START Source material

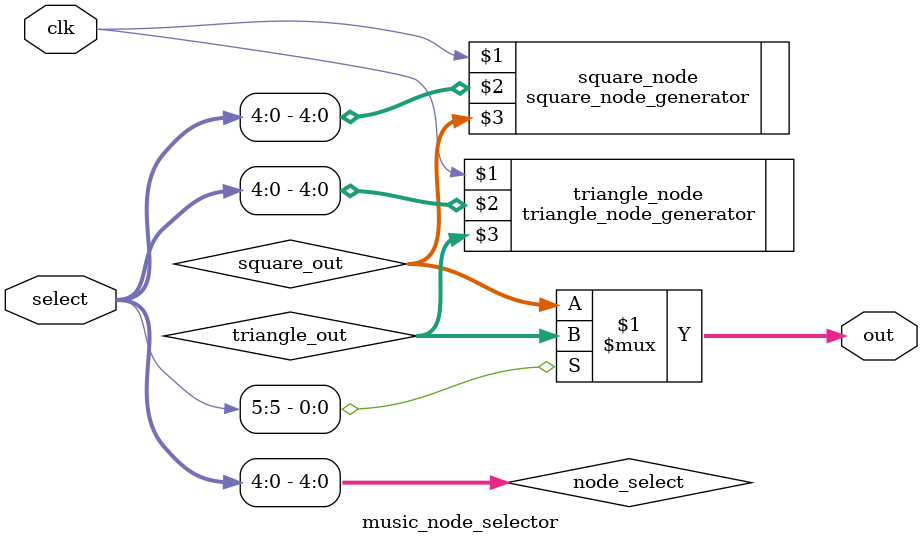
<source format=v>
`timescale 1ns / 1ps


module music_node_selector(
    input clk,
    input [5:0] select,
    output [11:0] out
    );
    
    wire [4:0] node_select;
    wire [11:0] square_out;
    wire [11:0] triangle_out;
    
    assign node_select = { select[4], select[3], select[2], select[1], select[0] };
    
    square_node_generator square_node(clk, node_select, square_out);
    triangle_node_generator triangle_node(clk, node_select, triangle_out);
    
    assign out = select[5] ? triangle_out : square_out;
endmodule

</source>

END Source material

→ **Task details**:
Print every entry above again without changing a word, and omit the pictures.

→ **Response area**:
<source format=v>
`timescale 1ns / 1ps


module music_node_selector(
    input clk,
    input [5:0] select,
    output [11:0] out
    );
    
    wire [4:0] node_select;
    wire [11:0] square_out;
    wire [11:0] triangle_out;
    
    assign node_select = { select[4], select[3], select[2], select[1], select[0] };
    
    square_node_generator square_node(clk, node_select, square_out);
    triangle_node_generator triangle_node(clk, node_select, triangle_out);
    
    assign out = select[5] ? triangle_out : square_out;
endmodule

</source>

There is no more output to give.